Emilys "Entschuldigung" bei Sophie und die anschließende Versöhnung hätte kaum merkwürdiger sein können: Die Intrigantin erklärt, sie ist nur von Jasmin geschickt worden und weiß gar nicht, wofür sie sich entschuldigen soll, kurze Zeit später brechen die beiden in Gelächter aus und alles ist wieder gut. Den gleichen Blödsinn wiederholen sie dann bei Jasmin im Laden, wo sie noch mal Streit spielen und dann ihre Einigkeit demonstrieren.
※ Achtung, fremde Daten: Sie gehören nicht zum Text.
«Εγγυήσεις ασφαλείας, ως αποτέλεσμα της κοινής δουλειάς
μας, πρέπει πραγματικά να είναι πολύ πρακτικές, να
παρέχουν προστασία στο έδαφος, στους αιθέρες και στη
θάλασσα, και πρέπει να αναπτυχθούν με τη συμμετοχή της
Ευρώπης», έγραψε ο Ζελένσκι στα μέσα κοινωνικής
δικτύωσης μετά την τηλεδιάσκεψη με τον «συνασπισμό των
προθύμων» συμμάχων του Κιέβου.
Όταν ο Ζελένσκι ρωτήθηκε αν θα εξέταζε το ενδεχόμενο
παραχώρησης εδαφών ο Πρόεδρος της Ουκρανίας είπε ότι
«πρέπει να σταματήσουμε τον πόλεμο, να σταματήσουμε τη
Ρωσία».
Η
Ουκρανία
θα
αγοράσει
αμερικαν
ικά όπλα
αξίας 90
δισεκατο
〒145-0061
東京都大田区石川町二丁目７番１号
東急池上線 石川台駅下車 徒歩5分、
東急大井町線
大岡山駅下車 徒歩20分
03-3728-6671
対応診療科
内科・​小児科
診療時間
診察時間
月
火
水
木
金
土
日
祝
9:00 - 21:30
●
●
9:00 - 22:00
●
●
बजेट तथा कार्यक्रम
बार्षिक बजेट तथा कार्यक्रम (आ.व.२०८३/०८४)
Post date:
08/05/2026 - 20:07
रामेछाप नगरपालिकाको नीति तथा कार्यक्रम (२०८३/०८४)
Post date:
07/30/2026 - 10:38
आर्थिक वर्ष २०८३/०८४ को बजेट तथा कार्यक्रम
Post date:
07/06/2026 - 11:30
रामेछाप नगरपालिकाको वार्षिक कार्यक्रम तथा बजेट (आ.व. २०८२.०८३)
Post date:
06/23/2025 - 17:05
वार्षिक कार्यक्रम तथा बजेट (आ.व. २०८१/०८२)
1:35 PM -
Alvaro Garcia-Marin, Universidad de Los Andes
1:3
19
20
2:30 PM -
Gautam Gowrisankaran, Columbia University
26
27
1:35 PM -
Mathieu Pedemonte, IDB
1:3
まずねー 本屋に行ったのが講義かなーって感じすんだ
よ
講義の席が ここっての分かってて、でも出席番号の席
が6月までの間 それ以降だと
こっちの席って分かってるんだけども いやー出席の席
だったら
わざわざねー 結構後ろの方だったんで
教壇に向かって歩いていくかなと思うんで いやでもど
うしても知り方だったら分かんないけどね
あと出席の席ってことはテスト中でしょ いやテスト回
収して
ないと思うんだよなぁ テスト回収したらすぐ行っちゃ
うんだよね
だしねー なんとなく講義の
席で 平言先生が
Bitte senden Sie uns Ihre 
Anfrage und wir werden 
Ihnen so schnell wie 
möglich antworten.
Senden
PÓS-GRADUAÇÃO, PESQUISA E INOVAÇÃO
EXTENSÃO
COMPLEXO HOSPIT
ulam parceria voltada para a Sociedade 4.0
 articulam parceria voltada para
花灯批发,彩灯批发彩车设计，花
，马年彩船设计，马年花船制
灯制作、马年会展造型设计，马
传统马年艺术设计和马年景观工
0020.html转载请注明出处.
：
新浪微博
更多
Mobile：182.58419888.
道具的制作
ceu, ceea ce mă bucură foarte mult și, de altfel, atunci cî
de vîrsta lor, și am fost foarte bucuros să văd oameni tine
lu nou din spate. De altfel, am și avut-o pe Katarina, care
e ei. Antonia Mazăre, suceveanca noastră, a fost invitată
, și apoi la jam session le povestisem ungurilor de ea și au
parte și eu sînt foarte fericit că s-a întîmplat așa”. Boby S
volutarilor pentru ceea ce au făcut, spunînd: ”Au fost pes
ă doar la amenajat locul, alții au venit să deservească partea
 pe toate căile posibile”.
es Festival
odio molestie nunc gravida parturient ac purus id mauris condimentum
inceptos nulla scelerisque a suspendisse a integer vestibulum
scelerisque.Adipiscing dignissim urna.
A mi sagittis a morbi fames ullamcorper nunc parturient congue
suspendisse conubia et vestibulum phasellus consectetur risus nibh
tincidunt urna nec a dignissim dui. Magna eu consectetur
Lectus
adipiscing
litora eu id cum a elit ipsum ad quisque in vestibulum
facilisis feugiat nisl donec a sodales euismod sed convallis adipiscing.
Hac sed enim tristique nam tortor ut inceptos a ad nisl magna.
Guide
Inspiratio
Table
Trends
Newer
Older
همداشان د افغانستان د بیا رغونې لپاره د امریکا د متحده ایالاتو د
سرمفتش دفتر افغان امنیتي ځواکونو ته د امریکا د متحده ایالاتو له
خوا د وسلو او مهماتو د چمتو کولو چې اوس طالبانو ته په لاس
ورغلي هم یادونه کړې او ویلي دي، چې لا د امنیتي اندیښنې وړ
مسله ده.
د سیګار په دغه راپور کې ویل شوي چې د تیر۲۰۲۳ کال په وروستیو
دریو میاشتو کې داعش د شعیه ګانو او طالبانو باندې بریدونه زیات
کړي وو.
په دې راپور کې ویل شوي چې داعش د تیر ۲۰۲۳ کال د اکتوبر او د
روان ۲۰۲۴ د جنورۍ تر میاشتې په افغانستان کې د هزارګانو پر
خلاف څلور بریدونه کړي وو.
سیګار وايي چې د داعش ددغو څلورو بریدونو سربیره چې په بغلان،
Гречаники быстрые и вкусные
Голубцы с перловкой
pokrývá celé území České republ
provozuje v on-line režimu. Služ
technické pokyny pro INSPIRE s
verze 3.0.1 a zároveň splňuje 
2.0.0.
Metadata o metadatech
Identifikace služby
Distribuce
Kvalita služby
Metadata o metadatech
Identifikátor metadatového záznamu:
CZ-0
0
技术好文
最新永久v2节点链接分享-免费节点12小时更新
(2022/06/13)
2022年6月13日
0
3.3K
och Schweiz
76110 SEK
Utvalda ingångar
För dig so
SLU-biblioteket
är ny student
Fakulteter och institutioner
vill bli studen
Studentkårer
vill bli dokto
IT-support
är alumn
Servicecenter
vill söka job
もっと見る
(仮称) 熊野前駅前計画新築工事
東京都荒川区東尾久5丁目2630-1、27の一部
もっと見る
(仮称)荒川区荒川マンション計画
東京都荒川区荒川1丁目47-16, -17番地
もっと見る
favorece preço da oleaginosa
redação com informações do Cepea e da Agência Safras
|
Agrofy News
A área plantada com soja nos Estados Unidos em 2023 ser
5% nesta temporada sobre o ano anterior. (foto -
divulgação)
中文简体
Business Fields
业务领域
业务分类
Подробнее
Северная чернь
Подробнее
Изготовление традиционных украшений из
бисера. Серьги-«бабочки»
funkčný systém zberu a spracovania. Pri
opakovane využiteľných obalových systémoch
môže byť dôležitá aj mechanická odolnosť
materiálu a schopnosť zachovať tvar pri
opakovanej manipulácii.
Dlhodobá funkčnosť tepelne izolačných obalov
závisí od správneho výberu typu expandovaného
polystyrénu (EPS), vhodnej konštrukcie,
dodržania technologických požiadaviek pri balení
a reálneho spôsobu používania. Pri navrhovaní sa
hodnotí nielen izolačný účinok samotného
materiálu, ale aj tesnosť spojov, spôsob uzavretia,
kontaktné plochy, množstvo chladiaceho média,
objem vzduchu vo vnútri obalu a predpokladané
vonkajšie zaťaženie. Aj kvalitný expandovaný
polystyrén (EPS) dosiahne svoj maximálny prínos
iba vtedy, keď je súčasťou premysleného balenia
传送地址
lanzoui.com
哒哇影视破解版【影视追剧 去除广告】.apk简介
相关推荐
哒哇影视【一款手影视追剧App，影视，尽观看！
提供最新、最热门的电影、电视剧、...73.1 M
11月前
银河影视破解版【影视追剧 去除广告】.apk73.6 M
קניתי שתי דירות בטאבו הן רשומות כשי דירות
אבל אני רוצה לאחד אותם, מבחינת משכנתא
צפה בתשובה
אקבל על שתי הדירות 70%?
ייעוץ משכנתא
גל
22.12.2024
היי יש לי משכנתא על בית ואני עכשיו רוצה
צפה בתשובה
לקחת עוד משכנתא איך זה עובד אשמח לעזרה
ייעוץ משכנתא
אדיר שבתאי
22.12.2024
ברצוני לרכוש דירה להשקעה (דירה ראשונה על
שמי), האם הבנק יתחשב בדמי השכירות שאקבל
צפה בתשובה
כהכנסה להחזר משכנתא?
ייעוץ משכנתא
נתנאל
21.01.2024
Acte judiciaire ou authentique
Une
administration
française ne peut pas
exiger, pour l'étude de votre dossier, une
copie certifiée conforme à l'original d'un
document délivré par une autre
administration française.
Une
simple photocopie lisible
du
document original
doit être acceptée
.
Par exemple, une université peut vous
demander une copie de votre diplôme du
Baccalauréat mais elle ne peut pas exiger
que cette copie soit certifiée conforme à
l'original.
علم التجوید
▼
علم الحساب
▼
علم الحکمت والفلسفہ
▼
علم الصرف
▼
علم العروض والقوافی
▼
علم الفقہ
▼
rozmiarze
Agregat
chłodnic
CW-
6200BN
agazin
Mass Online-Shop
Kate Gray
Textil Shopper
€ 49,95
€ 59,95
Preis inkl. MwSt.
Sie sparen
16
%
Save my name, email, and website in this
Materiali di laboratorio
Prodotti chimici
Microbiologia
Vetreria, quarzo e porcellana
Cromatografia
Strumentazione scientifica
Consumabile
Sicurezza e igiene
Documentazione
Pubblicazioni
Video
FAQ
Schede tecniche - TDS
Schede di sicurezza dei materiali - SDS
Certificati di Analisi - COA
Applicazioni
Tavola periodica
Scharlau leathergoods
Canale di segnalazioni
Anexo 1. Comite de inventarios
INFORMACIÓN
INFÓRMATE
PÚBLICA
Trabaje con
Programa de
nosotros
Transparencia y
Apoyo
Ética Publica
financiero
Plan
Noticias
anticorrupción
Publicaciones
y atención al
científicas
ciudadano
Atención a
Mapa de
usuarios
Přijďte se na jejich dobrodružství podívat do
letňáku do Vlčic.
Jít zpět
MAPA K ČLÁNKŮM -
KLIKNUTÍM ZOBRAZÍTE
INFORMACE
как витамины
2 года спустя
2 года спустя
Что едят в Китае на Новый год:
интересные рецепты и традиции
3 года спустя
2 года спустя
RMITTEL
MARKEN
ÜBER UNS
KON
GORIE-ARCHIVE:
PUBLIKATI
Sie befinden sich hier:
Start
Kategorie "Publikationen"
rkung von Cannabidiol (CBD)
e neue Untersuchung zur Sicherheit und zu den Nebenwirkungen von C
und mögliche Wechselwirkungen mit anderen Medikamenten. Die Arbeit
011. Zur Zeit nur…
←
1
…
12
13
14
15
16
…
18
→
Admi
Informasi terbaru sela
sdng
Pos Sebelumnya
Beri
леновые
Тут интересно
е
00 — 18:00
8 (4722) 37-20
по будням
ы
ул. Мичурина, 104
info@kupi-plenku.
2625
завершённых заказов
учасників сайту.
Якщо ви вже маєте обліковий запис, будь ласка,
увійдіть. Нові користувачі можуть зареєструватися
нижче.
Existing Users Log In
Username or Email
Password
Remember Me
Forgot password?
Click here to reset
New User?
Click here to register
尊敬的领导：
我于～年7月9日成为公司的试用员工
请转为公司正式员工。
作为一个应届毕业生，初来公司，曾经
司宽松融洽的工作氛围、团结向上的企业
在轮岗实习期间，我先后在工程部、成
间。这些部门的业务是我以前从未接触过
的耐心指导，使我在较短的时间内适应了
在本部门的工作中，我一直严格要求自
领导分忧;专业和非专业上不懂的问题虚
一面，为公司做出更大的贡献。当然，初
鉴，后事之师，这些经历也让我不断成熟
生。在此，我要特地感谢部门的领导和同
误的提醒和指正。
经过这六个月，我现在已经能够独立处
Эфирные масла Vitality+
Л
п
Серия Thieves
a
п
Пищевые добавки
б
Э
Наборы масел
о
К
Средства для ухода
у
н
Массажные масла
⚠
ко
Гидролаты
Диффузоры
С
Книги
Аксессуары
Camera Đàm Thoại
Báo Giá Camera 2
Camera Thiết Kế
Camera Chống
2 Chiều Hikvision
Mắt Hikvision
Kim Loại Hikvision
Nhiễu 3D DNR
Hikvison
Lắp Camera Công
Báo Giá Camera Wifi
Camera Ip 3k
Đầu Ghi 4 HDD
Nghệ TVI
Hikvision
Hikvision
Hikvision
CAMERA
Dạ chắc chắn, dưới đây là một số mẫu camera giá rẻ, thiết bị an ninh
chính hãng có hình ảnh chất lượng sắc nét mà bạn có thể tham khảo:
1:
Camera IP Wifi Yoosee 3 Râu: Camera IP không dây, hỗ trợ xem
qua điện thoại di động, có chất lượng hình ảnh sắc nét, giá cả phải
Milo, der als Unterwäschemodel offensichtlich nichts anderes zu tun hat, als grinsend in Unterwäsche im Hintergrund zu stehen, steht grinsend in Unterwäsche im Hintergrund, bis Emily ihn ermahnt. Im Rahmen der absurden Versöhnung fällt dann noch ein Satz, dessen Inhalt schwer verständlich ist: Emily, Attacke-Tussi und CityStylz-Sophie wollen im Zweifelsfall von nun an "teilen". Soll man das auf Milo übertragen? Es werden ja nicht beide Labels das gleiche Model verwenden wollen. Das wiederum könnte die Frage aufwerfen, wie Sophie eigentlich das Problem mit der vernünftigen Schaufensterpuppe, die ihr fehlt, löst. Denn sonst müsste sie doch bei ihrem launischen Chef direkt wieder vor der Degradierung zur Sekretärin stehen. Schließlich hat er ihr ja auch jetzt schon wieder vorgeworfen, sie habe ihre Hormone nicht unter Kontrolle.

Hauptsache Katrin


Noch in seiner Briefträgeruniform betritt Bommel KFI International, Alexander spricht ihn an, ob er schon neue Ideen für das Kiezfest hat, er verneint. Aber er hat den dringend erwarteten Brief für Katrin und platzt einfach in ihr Gespräch mit Gerner, um im gleichen Atemzug zu erwähnen, dass er gerne mit ihr über das Kiezfest sprechen würde. Schlussfolgerung: Es ist ihm völlig egal, dass er eigentlich in Alexanders Kreativ-Team arbeitet, Hauptsache, er kann was mit Katrin besprechen. Doch Gerner macht ihm einen Strich durch die Rechnung, nachdem Katrin bekundet, keine Zeit zu haben und der Anwalt sich als Gesprächspartner anbietet. In diesem kleinen Meeting beschwert er sich dann, als Gerner ihn nach dem Ordnungsamt-Antrag fragt, weil er seinen Job anders versteht - schließlich ist ihr kreativer Berater mit der Betonung auf "kreativ". Nun ja, wer das Oberhaupt des Kreativ-Teams ist, habe ich ja bereits erwähnt, das ist eben nur die gerechte Strafe für das Übergehen von Alexander zugunsten einer Minute mit Katrin. Später im Spätkauf gibt Bommel dann sogar zu, dass er sich vorgestellt hat, statt mit Paragraphenreiter Gerner mit Katrin zusammenzuarbeiten wie früher, als sie das auf beruflicher Ebene nie getan haben. Schon flammen alte Gefühle auf und es kommt zum Kuss. Wenn das doch nicht nur das Appetithäppchen wäre, nach dem man uns nun monatelang verhungern lassen wird.